In the Reynolds ruling, the Lords suggested a list of at least 10 factors that should be taken into account to determine whether journalists and editors acted responsibly, including: the seriousness of the allegation; the nature of the information, and the extent to which the subject matter is a matter of public concern; the source of the information; the steps taken to
verify the information; the urgency of the matter; whether comment was
sought from the claimant or whether the article contained the gist of the
claimant’s side of the story; and the tone of the article.
In short, the price of broadening ‘qualified privilege’ is to submit editorial judgements to judicial scrutiny. Newspapers should have the right to publish abusive articles about politicians and celebrities – who, after all, are at the centre of public life, and who have recourse, more than anybody else, publicly to dispute unfair allegations made against them. When it is left to judges to make decisions about the ‘social and moral duty’ of the media, and to balance the interests of freedom of speech and the protection of reputation, democracy will inevitably suffer. In practice, safeguarding a person’s reputation invariably outweighs the right to publish.
It is almost impossible for editors to know at the time of publication whether a particular story is likely to be protected or not, and this seriously damages the open exchange of ideas.
Some may argue that a law curtailing the freedom to publish titillating revelations about the allegedly sordid sex lives of politicians is not much of a threat to free speech. Of course, it would not be much of a loss to society if the claims about what went on between Sheridan and various women – including in Cupid’s, the swingers club in Manchester – were never published.

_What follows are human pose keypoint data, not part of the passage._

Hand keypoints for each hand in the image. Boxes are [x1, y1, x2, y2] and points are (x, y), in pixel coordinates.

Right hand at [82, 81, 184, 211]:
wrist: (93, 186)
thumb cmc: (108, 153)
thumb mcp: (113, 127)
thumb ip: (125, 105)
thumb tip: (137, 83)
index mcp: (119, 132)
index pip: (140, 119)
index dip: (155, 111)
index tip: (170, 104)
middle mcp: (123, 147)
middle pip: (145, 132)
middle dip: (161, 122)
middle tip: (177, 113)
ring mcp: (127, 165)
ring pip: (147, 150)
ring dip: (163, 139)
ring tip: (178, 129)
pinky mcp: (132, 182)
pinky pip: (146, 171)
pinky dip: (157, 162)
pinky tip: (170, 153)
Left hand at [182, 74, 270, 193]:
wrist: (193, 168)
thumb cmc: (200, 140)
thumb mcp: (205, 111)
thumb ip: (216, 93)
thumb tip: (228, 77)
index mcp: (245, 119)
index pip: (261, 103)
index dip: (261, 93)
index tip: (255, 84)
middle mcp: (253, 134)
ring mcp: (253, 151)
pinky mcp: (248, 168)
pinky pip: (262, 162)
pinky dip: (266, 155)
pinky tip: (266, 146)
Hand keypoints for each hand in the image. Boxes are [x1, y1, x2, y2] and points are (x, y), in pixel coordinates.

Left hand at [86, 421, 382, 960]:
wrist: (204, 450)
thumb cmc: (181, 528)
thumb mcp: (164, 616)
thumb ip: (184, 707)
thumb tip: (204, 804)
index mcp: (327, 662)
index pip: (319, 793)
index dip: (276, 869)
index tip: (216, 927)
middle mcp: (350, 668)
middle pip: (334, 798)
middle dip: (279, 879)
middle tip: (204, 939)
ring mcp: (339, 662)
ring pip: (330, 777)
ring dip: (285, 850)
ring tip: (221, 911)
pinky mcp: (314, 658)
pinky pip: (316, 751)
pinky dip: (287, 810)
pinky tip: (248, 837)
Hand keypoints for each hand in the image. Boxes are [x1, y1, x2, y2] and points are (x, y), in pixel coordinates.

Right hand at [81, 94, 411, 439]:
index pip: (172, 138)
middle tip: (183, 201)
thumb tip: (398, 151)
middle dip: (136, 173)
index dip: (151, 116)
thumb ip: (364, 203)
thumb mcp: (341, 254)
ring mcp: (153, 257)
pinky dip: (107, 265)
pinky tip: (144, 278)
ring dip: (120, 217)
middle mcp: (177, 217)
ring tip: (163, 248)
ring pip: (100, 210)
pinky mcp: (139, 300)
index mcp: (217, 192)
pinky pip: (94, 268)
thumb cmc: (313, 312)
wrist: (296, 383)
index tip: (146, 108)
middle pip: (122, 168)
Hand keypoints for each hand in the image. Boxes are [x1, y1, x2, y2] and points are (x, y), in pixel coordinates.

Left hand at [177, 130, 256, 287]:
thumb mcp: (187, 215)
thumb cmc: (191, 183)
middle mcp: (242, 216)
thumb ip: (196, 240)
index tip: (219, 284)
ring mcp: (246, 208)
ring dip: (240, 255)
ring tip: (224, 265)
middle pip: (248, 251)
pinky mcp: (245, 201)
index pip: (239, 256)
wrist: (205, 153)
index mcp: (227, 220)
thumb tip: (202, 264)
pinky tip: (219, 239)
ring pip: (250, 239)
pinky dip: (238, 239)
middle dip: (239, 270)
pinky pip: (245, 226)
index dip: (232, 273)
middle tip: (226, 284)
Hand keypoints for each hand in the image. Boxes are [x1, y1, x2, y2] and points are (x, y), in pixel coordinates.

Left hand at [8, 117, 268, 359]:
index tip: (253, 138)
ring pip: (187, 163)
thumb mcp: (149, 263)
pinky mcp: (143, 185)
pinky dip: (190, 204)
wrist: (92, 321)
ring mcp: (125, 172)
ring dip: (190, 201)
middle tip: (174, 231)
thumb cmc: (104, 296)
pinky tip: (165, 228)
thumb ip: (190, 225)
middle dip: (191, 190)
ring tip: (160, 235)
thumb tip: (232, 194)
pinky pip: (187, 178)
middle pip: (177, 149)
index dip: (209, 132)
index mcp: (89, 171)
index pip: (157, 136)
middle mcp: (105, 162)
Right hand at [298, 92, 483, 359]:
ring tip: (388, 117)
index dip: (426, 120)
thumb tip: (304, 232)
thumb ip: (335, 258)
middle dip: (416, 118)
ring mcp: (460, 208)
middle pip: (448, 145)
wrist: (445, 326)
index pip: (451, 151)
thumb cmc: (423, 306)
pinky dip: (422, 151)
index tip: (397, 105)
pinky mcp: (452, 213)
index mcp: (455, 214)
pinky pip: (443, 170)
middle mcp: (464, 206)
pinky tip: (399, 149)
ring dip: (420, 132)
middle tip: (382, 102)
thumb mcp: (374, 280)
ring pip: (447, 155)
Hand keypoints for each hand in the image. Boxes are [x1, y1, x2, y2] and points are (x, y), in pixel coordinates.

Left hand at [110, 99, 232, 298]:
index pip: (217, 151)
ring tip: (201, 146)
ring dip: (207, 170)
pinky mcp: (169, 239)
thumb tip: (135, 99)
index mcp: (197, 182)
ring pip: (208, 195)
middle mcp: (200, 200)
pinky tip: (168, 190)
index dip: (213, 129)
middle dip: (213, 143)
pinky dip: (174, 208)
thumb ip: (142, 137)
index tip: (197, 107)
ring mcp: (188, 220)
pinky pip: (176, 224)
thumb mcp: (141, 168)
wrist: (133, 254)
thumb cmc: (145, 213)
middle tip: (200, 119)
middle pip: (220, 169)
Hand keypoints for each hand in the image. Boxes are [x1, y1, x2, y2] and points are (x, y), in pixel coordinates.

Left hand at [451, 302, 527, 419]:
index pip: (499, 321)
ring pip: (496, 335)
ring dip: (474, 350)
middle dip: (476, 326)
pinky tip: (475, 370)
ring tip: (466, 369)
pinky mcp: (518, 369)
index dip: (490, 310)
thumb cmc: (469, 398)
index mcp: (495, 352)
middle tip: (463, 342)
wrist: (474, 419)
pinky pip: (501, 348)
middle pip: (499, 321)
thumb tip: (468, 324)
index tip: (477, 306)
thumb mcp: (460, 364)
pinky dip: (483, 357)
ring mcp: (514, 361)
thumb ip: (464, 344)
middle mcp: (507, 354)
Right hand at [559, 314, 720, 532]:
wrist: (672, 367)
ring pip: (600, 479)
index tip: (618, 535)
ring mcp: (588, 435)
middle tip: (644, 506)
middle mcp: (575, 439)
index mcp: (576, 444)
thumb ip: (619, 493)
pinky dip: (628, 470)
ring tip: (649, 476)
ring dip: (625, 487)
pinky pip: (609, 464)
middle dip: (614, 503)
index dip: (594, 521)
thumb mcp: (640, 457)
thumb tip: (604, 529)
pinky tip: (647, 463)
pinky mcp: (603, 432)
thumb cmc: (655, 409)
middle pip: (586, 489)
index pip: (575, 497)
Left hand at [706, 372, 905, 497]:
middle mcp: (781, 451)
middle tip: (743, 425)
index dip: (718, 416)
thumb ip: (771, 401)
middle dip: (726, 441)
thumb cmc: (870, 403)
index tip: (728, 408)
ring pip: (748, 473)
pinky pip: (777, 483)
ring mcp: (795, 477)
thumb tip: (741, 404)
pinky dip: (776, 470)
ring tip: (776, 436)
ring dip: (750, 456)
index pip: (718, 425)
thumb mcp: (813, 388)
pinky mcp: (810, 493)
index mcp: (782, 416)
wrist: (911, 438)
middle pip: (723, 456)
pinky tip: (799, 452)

But the problem with libel law is that it has a chilling effect on the whole of the media. The law does not only affect those journalists, broadcasters, editors and publishers who are faced with libel writs. If authors, editors or publishers have the smallest inkling that the truth of a proposition cannot be proven in court (even when made in good faith), the knowledge that they will have a less than a one-in-five chance of success in a libel trial means the story is most likely to be dropped.
No matter how we try to tinker with the law, it will continue to have a chilling effect on free speech.